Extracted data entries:
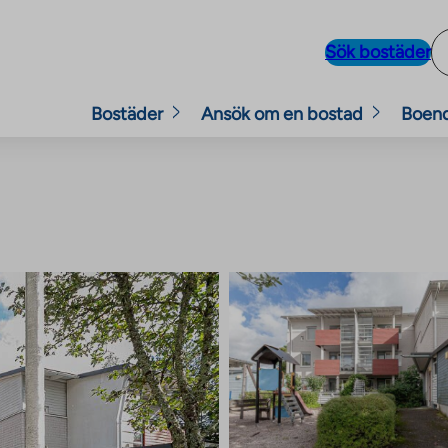
Sök bostäder
Bostäder
Ansök om en bostad
Boen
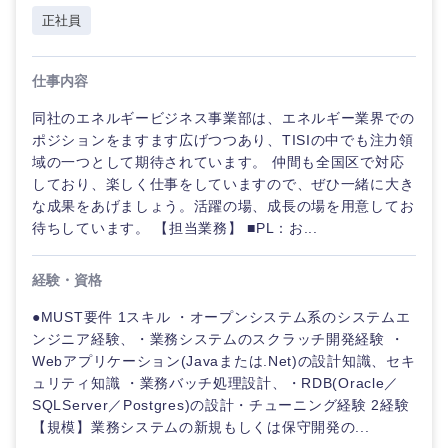
正社員
仕事内容
同社のエネルギービジネス事業部は、エネルギー業界での
ポジションをますます広げつつあり、TISIの中でも注力領
域の一つとして期待されています。 仲間も全国区で対応
しており、楽しく仕事をしていますので、ぜひ一緒に大き
な成果をあげましょう。活躍の場、成長の場を用意してお
待ちしています。 【担当業務】 ■PL：お...
経験・資格
●MUST要件 1スキル ・オープンシステム系のシステムエ
ンジニア経験、・業務システムのスクラッチ開発経験 ・
Webアプリケーション(Javaまたは.Net)の設計知識、セキ
ュリティ知識 ・業務バッチ処理設計、・RDB(Oracle／
SQLServer／Postgres)の設計・チューニング経験 2経験
【規模】業務システムの新規もしくは保守開発の...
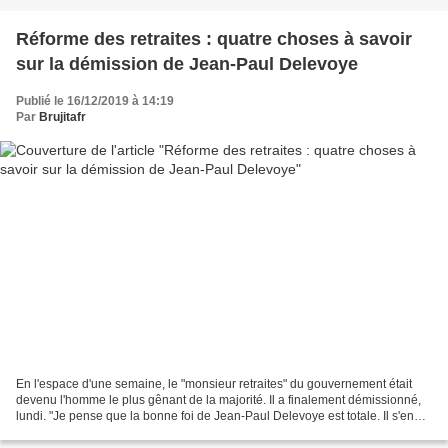
Réforme des retraites : quatre choses à savoir
sur la démission de Jean-Paul Delevoye
Publié le 16/12/2019 à 14:19
Par
Brujitafr
En l'espace d'une semaine, le "monsieur retraites" du gouvernement était
devenu l'homme le plus gênant de la majorité. Il a finalement démissionné,
lundi. "Je pense que la bonne foi de Jean-Paul Delevoye est totale. Il s'en
est expliqué. Quand il a eu...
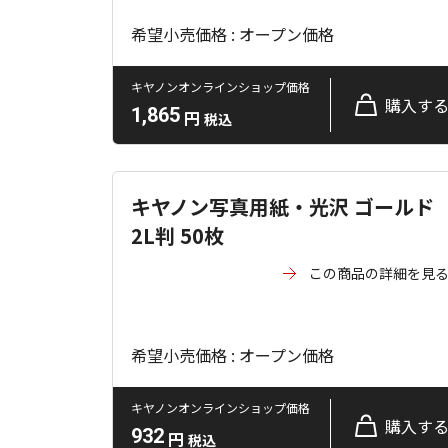
希望小売価格 : オープン価格
キヤノンオンラインショップ価格
購入す
1,865
円
税込
キヤノン写真用紙・光沢 ゴールド
2L判 50枚
この商品の詳細を見
希望小売価格 : オープン価格
キヤノンオンラインショップ価格
購入す
932
円
税込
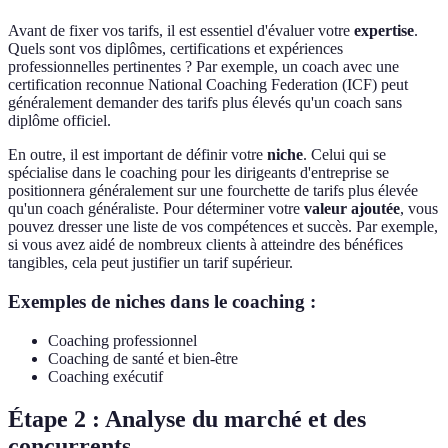
Avant de fixer vos tarifs, il est essentiel d'évaluer votre
expertise
.
Quels sont vos diplômes, certifications et expériences
professionnelles pertinentes ? Par exemple, un coach avec une
certification reconnue National Coaching Federation (ICF) peut
généralement demander des tarifs plus élevés qu'un coach sans
diplôme officiel.
En outre, il est important de définir votre
niche
. Celui qui se
spécialise dans le coaching pour les dirigeants d'entreprise se
positionnera généralement sur une fourchette de tarifs plus élevée
qu'un coach généraliste. Pour déterminer votre
valeur ajoutée
, vous
pouvez dresser une liste de vos compétences et succès. Par exemple,
si vous avez aidé de nombreux clients à atteindre des bénéfices
tangibles, cela peut justifier un tarif supérieur.
Exemples de niches dans le coaching :
Coaching professionnel
Coaching de santé et bien-être
Coaching exécutif
Étape 2 : Analyse du marché et des
concurrents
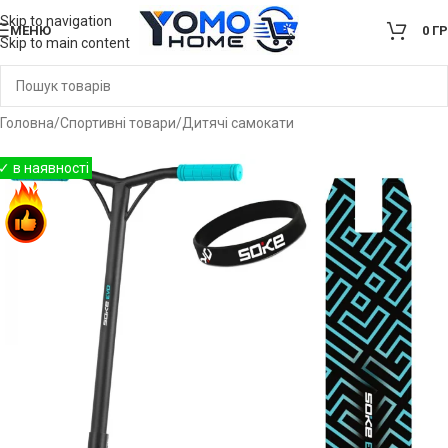
Skip to navigation
МЕНЮ
0
Г
Skip to main content
Головна
/
Спортивні товари
/
Дитячі самокати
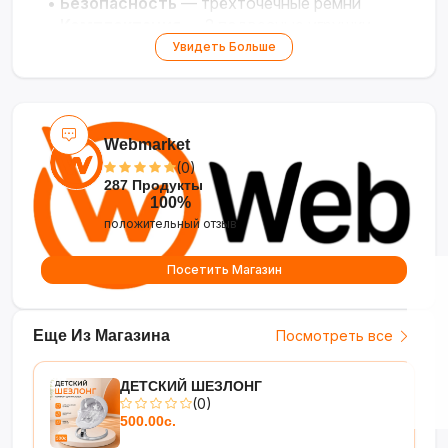
•
Безопасность
— трёхточечные ремни
•
Комплектация
— 2 подвесные игрушки
Увидеть Больше
Webmarket
(0)
287 Продукты
100%
положительный отзыв
Посетить Магазин
Еще Из Магазина
Посмотреть все
ДЕТСКИЙ ШЕЗЛОНГ
(0)
500.00с.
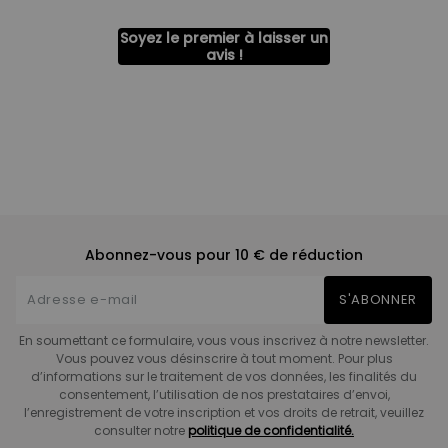
Soyez le premier à laisser un
avis !
Abonnez-vous pour 10 € de réduction
S'ABONNER
En soumettant ce formulaire, vous vous inscrivez à notre newsletter.
Vous pouvez vous désinscrire à tout moment. Pour plus
d’informations sur le traitement de vos données, les finalités du
consentement, l’utilisation de nos prestataires d’envoi,
l’enregistrement de votre inscription et vos droits de retrait, veuillez
consulter notre
politique de confidentialité.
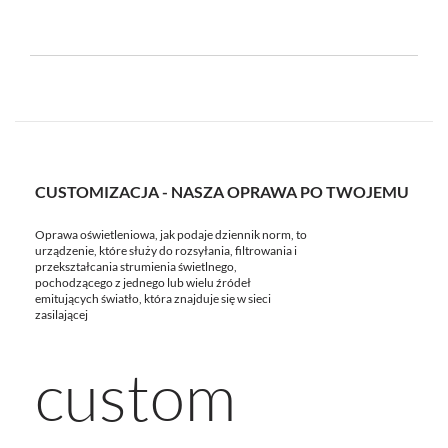
CUSTOMIZACJA - NASZA OPRAWA PO TWOJEMU
Oprawa oświetleniowa, jak podaje dziennik norm, to
urządzenie, które służy do rozsyłania, filtrowania i
przekształcania strumienia świetlnego,
pochodzącego z jednego lub wielu źródeł
emitujących światło, która znajduje się w sieci
zasilającej
custom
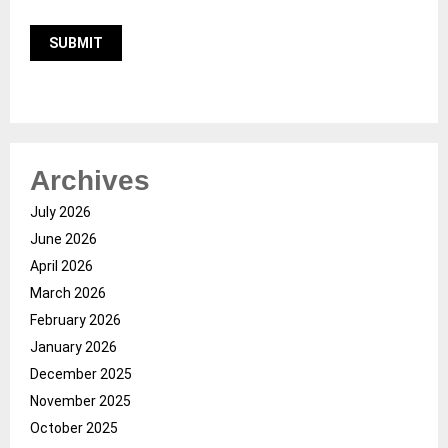
Archives
July 2026
June 2026
April 2026
March 2026
February 2026
January 2026
December 2025
November 2025
October 2025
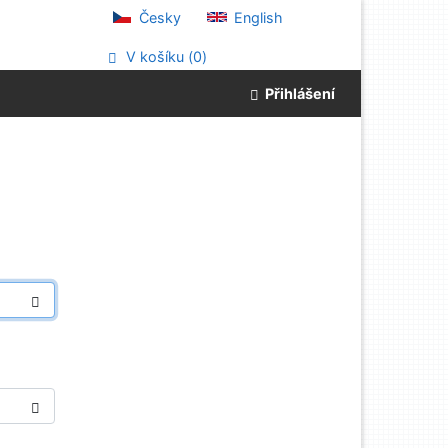
Česky
English
V košíku (
0
)
Přihlášení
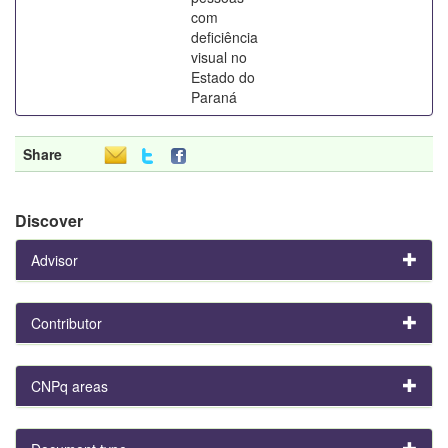
com
deficiência
visual no
Estado do
Paraná
Share
Discover
Advisor
Contributor
CNPq areas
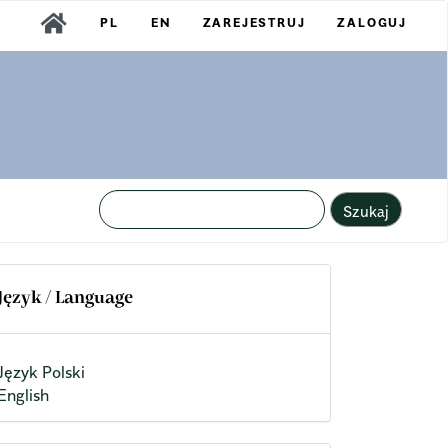
PL
EN
ZAREJESTRUJ
ZALOGUJ
Szukaj
Język / Language
Język Polski
English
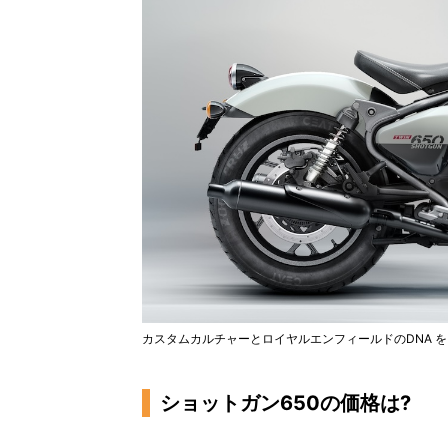
カスタムカルチャーとロイヤルエンフィールドのDNA を
ショットガン650の価格は?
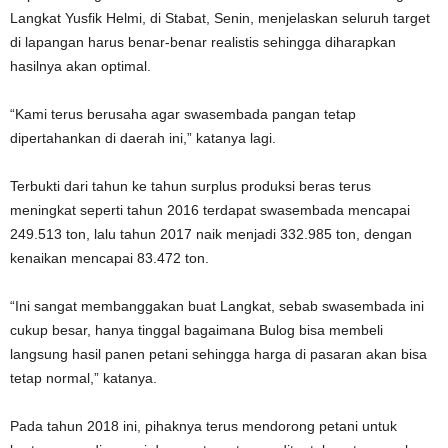
Langkat Yusfik Helmi, di Stabat, Senin, menjelaskan seluruh target
di lapangan harus benar-benar realistis sehingga diharapkan
hasilnya akan optimal.
“Kami terus berusaha agar swasembada pangan tetap
dipertahankan di daerah ini,” katanya lagi.
Terbukti dari tahun ke tahun surplus produksi beras terus
meningkat seperti tahun 2016 terdapat swasembada mencapai
249.513 ton, lalu tahun 2017 naik menjadi 332.985 ton, dengan
kenaikan mencapai 83.472 ton.
“Ini sangat membanggakan buat Langkat, sebab swasembada ini
cukup besar, hanya tinggal bagaimana Bulog bisa membeli
langsung hasil panen petani sehingga harga di pasaran akan bisa
tetap normal,” katanya.
Pada tahun 2018 ini, pihaknya terus mendorong petani untuk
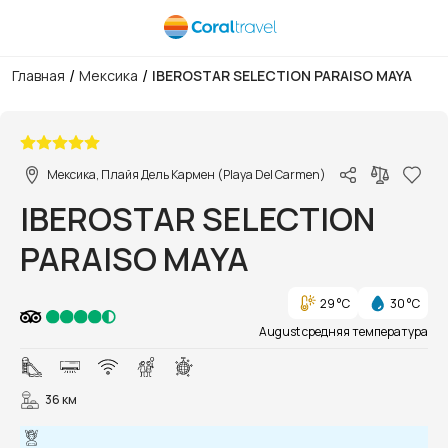
/
/
Главная
Мексика
IBEROSTAR SELECTION PARAISO MAYA
1/31
Мексика, Плайя Дель Кармен (Playa Del Carmen)
IBEROSTAR SELECTION
PARAISO MAYA
29 °C
30 °C
August средняя температура
36 км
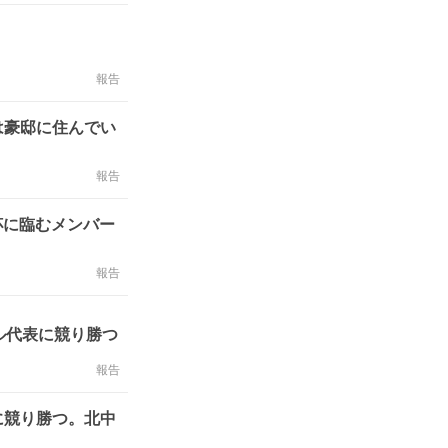
報告
は豪邸に住んでい
報告
杯に臨むメンバー
報告
ル代表に競り勝つ
報告
に競り勝つ。北中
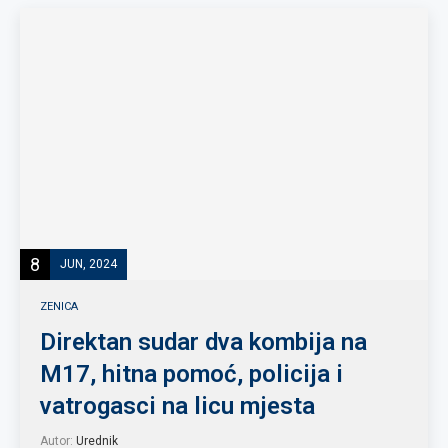
8
JUN, 2024
ZENICA
Direktan sudar dva kombija na
M17, hitna pomoć, policija i
vatrogasci na licu mjesta
Autor:
Urednik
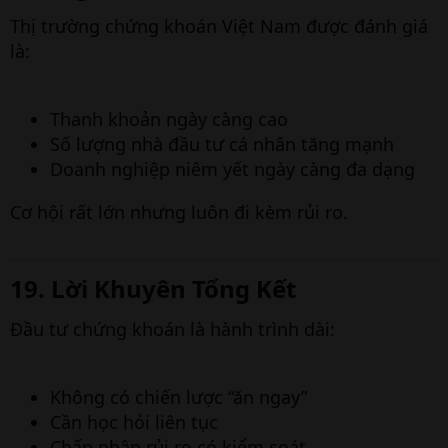
Thị trường chứng khoán Việt Nam được đánh giá
là:
Thanh khoản ngày càng cao
Số lượng nhà đầu tư cá nhân tăng mạnh
Doanh nghiệp niêm yết ngày càng đa dạng
Cơ hội rất lớn nhưng luôn đi kèm rủi ro.
19. Lời Khuyên Tổng Kết
Đầu tư chứng khoán là hành trình dài:
Không có chiến lược “ăn ngay”
Cần học hỏi liên tục
Chấp nhận rủi ro có kiểm soát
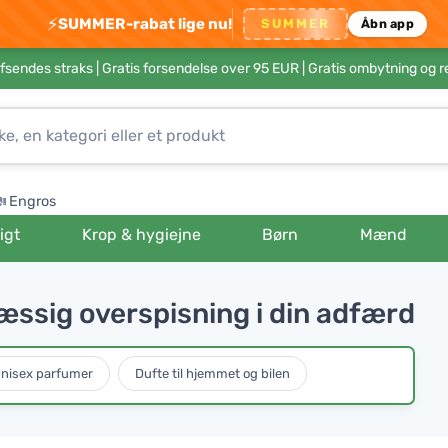
⚡
SUMMER-rabat lige nu!
SUMMER
Åbn app
afsendes straks |
Gratis forsendelse over 95 EUR
| Gratis ombytning og r
Engros
igt
Krop & hygiejne
Børn
Mænd
ssig overspisning i din adfærd
nisex parfumer
Dufte til hjemmet og bilen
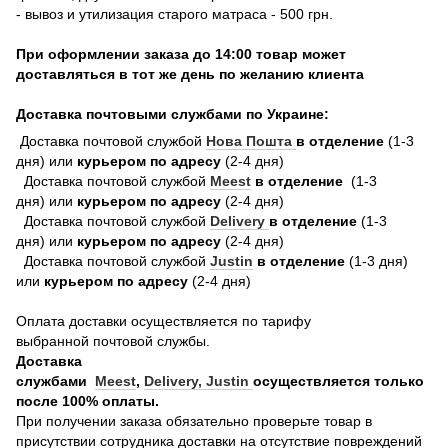
- вывоз и утилизация старого матраса - 500 грн.
При оформлении заказа до 14:00 товар может
доставляться в тот же день по желанию клиента
Доставка почтовыми службами по Украине:
Доставка почтовой службой
Нова Пошта
в отделение
(1-3
дня) или
курьером по адресу
(2-4 дня)
Доставка почтовой службой
Meest
в отделение
(1-3
дня) или
курьером по адресу
(2-4 дня)
Доставка почтовой службой
Delivery
в отделение
(1-3
дня) или
курьером по адресу
(2-4 дня)
Доставка почтовой службой
Justin
в отделение
(1-3 дня)
или
курьером по адресу
(2-4 дня)
Оплата доставки осуществляется по тарифу
выбранной почтовой службы.
Доставка
службами
Meest
,
Delivery,
Justin
осуществляется только
после 100% оплаты.
При получении заказа обязательно проверьте товар в
присутствии сотрудника доставки на отсутствие повреждений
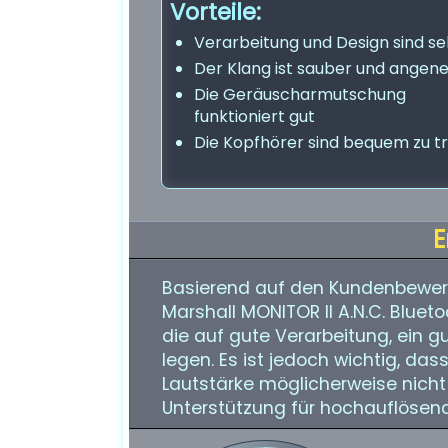
Vorteile:
Verarbeitung und Design sind se
Der Klang ist sauber und ange
Die Geräuscharmutschung
funktioniert gut
Die Kopfhörer sind bequem zu t
E
Basierend auf den Kundenbewer
Marshall MONITOR II A.N.C. Bluet
die auf gute Verarbeitung, ein 
legen. Es ist jedoch wichtig, da
Lautstärke möglicherweise nicht 
Unterstützung für hochauflösen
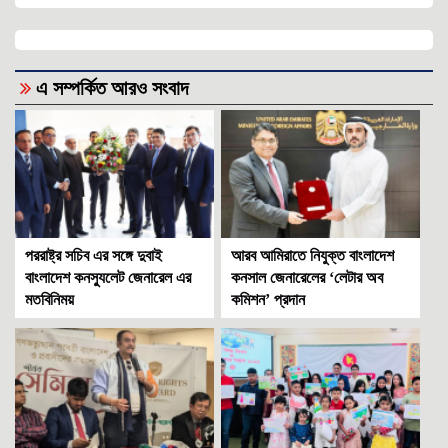
এ সম্পর্কিত আরও সংবাদ
পররাষ্ট্র সচিব এর সঙ্গে দুবাই
আরব আমিরাতে নিযুক্ত বাংলাদেশ
বাংলাদেশ কনস্যুলেট জেনারেল এর
কনসাল জেনারেলের ‘লেটার অব
মতবিনিময়
কমিশন’ প্রদান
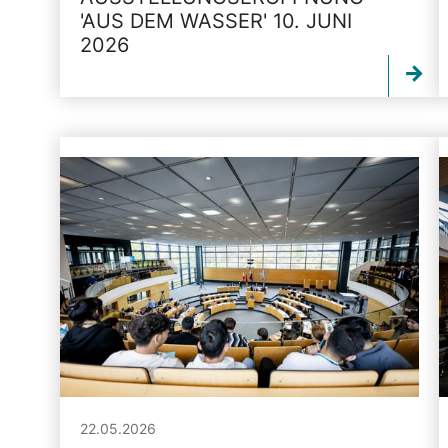
'AUS DEM WASSER' 10. JUNI
2026
22.05.2026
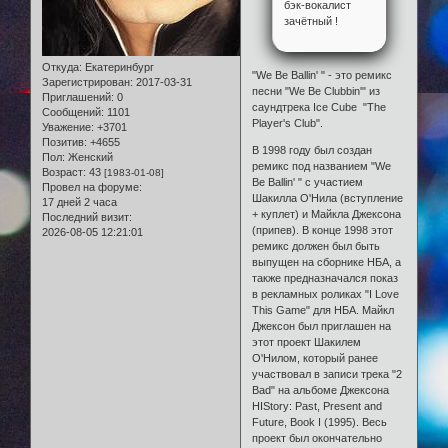
бэк-вокалист
зачётный !
Откуда:
Екатеринбург
"We Be Ballin' " - это ремикс
Зарегистрирован
: 2017-03-31
песни "We Be Clubbin'" из
Приглашений:
0
саундтрека Ice Cube "The
Сообщений:
1101
Player's Club".
Уважение:
+3701
Позитив:
+4655
В 1998 году был создан
Пол:
Женский
ремикс под названием "We
Возраст:
43
[1983-01-08]
Be Ballin' " с участием
Провел на форуме:
Шакилла О'Нила (вступление
17 дней 2 часа
+ куплет) и Майкла Джексона
Последний визит:
(припев). В конце 1998 этот
2026-08-05 12:21:01
ремикс должен был быть
выпущен на сборнике НБА, а
также предназначался показ
в рекламных роликах "I Love
This Game" для НБА. Майкл
Джексон был приглашен на
этот проект Шакилем
О'Нилом, который ранее
участвовал в записи трека "2
Bad" на альбоме Джексона
HIStory: Past, Present and
Future, Book I (1995). Весь
проект был окончательно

To do.
All lines from the one containing "পররাষ্ট্র সচিব এর সঙ্গে দুবাই" to the end of the entries should appear in the output exactly as written, with no pictures.

Answer below.
পররাষ্ট্র সচিব এর সঙ্গে দুবাই
আরব আমিরাতে নিযুক্ত বাংলাদেশ
বাংলাদেশ কনস্যুলেট জেনারেল এর
কনসাল জেনারেলের ‘লেটার অব
মতবিনিময়
কমিশন’ প্রদান
'AUS DEM WASSER' 10. JUNI
2026
22.05.2026
бэк-вокалист
зачётный !
Откуда:
Екатеринбург
"We Be Ballin' " - это ремикс
Зарегистрирован
: 2017-03-31
песни "We Be Clubbin'" из
Приглашений:
0
саундтрека Ice Cube "The
Сообщений:
1101
Player's Club".
Уважение:
+3701
Позитив:
+4655
В 1998 году был создан
Пол:
Женский
ремикс под названием "We
Возраст:
43
[1983-01-08]
Be Ballin' " с участием
Провел на форуме:
Шакилла О'Нила (вступление
17 дней 2 часа
+ куплет) и Майкла Джексона
Последний визит:
(припев). В конце 1998 этот
2026-08-05 12:21:01
ремикс должен был быть
выпущен на сборнике НБА, а
также предназначался показ
в рекламных роликах "I Love
This Game" для НБА. Майкл
Джексон был приглашен на
этот проект Шакилем
О'Нилом, который ранее
участвовал в записи трека "2
Bad" на альбоме Джексона
HIStory: Past, Present and
Future, Book I (1995). Весь
проект был окончательно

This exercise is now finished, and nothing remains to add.